Problem description
Would you please return the line containing "I need the bounding box of all place" and all the lines after it through the end of the records below, unchanged and on their own?

Extracted data
________________________

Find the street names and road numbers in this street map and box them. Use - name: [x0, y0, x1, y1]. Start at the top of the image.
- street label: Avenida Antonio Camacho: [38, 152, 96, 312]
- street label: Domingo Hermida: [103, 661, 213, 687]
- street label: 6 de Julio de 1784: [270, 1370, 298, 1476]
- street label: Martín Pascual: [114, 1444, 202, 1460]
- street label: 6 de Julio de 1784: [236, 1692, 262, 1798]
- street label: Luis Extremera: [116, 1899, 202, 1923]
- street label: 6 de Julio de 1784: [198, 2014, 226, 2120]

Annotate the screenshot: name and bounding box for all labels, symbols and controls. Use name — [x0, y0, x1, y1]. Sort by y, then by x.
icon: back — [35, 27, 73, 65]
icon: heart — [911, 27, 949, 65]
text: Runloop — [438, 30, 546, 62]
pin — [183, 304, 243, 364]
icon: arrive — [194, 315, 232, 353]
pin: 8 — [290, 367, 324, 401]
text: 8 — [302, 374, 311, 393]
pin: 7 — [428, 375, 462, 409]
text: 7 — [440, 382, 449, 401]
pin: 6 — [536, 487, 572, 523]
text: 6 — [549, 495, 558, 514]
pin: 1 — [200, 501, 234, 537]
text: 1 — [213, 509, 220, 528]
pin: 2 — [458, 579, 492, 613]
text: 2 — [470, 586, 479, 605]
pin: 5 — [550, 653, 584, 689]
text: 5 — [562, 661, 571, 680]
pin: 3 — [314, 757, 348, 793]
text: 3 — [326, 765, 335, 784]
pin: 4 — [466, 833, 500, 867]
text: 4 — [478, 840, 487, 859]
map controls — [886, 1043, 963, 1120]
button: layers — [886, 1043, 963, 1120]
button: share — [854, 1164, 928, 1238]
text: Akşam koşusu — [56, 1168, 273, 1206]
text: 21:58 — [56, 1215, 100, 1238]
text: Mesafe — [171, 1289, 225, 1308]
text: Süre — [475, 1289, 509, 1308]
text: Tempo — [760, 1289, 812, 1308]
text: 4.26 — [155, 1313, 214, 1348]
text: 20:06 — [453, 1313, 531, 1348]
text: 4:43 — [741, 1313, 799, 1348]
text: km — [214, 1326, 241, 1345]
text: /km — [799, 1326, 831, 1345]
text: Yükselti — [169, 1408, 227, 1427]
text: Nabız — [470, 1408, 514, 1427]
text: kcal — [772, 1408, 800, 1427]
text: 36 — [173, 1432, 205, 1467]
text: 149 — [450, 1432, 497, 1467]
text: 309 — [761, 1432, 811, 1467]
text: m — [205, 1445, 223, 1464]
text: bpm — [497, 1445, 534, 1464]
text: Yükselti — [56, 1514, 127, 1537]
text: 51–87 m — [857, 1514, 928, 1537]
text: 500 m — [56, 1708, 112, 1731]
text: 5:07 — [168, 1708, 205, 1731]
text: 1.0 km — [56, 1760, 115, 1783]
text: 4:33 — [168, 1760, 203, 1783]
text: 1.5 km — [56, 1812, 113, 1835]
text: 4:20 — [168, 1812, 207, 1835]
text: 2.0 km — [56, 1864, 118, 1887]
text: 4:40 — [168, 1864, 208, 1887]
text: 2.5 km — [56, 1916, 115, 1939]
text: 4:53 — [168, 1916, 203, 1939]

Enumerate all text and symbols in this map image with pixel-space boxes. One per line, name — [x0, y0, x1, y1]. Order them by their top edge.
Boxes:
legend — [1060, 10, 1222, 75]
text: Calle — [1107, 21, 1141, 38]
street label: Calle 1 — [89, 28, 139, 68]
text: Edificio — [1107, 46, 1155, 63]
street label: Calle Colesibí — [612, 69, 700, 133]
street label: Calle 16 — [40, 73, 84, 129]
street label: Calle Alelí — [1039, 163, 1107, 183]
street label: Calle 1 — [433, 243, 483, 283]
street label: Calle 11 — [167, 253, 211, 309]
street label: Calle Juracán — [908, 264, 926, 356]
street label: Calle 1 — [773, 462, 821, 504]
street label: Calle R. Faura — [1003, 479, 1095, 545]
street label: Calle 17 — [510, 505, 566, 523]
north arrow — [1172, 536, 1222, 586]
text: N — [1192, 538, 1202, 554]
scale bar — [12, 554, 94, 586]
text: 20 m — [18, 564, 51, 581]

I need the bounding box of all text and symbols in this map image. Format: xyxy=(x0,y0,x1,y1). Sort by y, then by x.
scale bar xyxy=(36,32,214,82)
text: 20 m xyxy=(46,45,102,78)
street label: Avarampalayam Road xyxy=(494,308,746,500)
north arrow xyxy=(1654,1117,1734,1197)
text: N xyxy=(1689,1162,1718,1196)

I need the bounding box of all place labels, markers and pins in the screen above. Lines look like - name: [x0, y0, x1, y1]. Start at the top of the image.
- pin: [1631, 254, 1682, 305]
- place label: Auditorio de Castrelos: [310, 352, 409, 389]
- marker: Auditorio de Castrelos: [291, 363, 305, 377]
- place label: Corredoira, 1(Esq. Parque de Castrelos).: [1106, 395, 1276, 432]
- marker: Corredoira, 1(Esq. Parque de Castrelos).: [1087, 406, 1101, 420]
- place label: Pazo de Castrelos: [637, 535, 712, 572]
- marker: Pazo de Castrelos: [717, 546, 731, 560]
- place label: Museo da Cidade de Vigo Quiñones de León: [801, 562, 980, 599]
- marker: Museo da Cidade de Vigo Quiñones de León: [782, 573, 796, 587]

________________________

Written reply
I need the bounding box of all place labels, markers and pins in the screen above. Lines look like - name: [x0, y0, x1, y1]. Start at the top of the image.
- pin: [1631, 254, 1682, 305]
- place label: Auditorio de Castrelos: [310, 352, 409, 389]
- marker: Auditorio de Castrelos: [291, 363, 305, 377]
- place label: Corredoira, 1(Esq. Parque de Castrelos).: [1106, 395, 1276, 432]
- marker: Corredoira, 1(Esq. Parque de Castrelos).: [1087, 406, 1101, 420]
- place label: Pazo de Castrelos: [637, 535, 712, 572]
- marker: Pazo de Castrelos: [717, 546, 731, 560]
- place label: Museo da Cidade de Vigo Quiñones de León: [801, 562, 980, 599]
- marker: Museo da Cidade de Vigo Quiñones de León: [782, 573, 796, 587]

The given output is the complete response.